# Ring classes



## lily (May 16, 2011)

Well I took betsy to her first ring class tonight,I used to take Annie and I like the relaxed atmosphere and the trainers are really nice people,well betsy wouldn't walk lol,she was a bit frightened as there was a great Dane there ,when I put her on the table to stand ,she did stand beautifully but I think it was fear ,bet she thought if she moved she would get eaten lol,but she's now walking on the lead so after persevering for half hour she's feeling comfy on the lead,she's fast asleep now has eaten a nice pork dinner and is content,have to say tho I was some what embarrassed being there with such a tiny dog,that at first refused to walk but slide on her bottom lol,karen


----------



## SaharaNight Boxers (Jun 28, 2011)

Awwh I remember Duke's first class....not fondly though. He was starting the teenage stage, it was fun though. I am absolutely addicted to dog shows now. You're lucky it's so much more relaxed over there.


----------



## lily (May 16, 2011)

The ring classes are very relaxed but the shows can be very catty!lol,karen


----------



## catahoulamom (Sep 23, 2010)

So glad to hear that you are out and active again with this pup! Is Betsy also an English bulldog? We'd love some pictures...


----------



## lily (May 16, 2011)

catahoulamom said:


> So glad to hear that you are out and active again with this pup! Is Betsy also an English bulldog? We'd love some pictures...

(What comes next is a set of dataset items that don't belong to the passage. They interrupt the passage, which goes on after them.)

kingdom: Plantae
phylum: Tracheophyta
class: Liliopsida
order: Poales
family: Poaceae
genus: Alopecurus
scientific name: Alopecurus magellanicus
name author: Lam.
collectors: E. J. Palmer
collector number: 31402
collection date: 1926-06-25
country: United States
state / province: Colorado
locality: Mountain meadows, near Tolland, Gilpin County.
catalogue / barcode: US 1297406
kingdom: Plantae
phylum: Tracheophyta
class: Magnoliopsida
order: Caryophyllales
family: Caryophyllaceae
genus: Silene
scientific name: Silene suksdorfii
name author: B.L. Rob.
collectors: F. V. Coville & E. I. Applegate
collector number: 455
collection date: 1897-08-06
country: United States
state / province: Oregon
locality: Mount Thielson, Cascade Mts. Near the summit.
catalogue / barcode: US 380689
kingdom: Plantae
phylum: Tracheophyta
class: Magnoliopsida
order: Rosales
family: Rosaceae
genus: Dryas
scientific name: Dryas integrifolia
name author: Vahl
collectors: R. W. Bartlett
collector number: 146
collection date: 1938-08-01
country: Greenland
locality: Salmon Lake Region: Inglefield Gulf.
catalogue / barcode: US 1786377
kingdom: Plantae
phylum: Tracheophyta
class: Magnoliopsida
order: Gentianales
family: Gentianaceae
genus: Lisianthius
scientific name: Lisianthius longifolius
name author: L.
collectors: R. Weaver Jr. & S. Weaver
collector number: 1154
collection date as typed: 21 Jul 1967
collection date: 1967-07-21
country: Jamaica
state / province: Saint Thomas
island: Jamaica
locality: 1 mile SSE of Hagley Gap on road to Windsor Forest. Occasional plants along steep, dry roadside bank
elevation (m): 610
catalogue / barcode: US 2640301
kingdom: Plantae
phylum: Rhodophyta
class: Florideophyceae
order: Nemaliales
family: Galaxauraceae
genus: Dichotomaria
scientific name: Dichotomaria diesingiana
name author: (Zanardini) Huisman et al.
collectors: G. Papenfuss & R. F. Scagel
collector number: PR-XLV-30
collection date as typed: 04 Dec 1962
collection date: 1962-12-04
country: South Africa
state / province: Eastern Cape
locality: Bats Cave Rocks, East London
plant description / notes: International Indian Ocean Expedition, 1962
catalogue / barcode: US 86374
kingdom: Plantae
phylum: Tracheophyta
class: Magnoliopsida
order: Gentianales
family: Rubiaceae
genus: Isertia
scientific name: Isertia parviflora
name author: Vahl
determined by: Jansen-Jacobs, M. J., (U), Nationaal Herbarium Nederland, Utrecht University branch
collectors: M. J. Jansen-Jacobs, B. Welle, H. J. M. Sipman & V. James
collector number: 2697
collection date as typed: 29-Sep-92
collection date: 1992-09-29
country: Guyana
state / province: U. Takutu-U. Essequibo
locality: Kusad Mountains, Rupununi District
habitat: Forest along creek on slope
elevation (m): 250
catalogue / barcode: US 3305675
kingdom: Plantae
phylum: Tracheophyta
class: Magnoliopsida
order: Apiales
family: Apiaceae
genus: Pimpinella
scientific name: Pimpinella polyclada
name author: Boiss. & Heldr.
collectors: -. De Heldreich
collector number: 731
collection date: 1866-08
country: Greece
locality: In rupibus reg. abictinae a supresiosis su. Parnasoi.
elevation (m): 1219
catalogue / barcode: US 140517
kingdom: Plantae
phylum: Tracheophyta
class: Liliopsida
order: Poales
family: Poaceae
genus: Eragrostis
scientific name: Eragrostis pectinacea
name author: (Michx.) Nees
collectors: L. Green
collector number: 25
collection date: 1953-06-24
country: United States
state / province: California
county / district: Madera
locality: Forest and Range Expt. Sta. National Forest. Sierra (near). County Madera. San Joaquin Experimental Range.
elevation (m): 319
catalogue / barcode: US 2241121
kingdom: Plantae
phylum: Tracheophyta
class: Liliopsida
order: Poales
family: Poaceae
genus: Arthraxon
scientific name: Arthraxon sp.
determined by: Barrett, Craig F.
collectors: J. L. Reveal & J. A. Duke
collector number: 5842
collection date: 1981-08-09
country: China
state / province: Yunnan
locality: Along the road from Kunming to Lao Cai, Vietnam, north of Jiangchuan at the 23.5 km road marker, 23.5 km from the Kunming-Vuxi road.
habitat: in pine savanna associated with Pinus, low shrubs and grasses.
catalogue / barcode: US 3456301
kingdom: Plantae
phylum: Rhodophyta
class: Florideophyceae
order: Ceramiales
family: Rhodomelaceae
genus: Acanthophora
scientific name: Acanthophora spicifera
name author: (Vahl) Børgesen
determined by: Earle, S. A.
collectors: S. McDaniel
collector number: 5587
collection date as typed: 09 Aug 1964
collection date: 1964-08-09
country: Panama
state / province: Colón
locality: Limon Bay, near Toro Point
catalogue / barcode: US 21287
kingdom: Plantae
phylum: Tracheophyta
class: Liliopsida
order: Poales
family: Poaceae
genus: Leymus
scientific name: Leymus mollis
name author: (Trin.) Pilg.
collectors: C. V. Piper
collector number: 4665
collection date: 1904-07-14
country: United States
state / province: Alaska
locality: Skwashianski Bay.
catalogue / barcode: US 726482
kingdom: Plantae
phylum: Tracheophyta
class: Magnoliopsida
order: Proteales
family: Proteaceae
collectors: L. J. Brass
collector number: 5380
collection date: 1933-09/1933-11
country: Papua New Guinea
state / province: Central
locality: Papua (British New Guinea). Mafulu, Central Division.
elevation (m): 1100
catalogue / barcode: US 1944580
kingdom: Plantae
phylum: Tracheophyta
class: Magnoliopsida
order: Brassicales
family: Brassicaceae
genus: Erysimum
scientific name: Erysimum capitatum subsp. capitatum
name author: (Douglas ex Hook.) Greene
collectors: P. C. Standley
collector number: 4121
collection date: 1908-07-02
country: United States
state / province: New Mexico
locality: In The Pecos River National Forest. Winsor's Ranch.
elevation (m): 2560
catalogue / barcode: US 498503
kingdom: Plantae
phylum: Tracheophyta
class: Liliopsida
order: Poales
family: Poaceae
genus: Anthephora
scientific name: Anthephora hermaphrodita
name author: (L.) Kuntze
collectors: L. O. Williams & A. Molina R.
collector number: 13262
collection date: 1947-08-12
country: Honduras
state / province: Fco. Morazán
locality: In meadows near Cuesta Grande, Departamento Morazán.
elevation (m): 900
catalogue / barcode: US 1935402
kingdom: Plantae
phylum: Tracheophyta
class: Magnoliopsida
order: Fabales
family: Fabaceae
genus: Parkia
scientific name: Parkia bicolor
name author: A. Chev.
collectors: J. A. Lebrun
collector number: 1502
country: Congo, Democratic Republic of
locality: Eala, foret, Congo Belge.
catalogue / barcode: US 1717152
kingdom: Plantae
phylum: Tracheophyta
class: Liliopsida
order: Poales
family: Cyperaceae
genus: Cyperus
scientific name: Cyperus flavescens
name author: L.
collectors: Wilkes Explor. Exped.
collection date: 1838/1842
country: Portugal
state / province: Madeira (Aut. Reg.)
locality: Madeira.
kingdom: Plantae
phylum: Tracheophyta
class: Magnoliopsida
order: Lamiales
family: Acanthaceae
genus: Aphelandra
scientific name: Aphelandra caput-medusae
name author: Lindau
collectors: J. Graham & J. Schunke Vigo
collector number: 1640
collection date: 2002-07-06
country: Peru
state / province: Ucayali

Betsy is a chihuahua ,I know !my husband got her as a friend for Annie,unfortunatly2days after getting betsy we had to have Annie to sleep,I have pics but don't know how to post them from this IPad even though I purchased the app lol,karen


----------



## StdPooDad (Mar 16, 2012)

I give up, what's a ring class?



lily said:


> Well I took betsy to her first ring class tonight,


----------



## SaharaNight Boxers (Jun 28, 2011)

In America, handling or conformation class.


----------



## Janet At Nutro (Mar 11, 2011)

It sounds like you and Betsy are developing quite a bond!


----------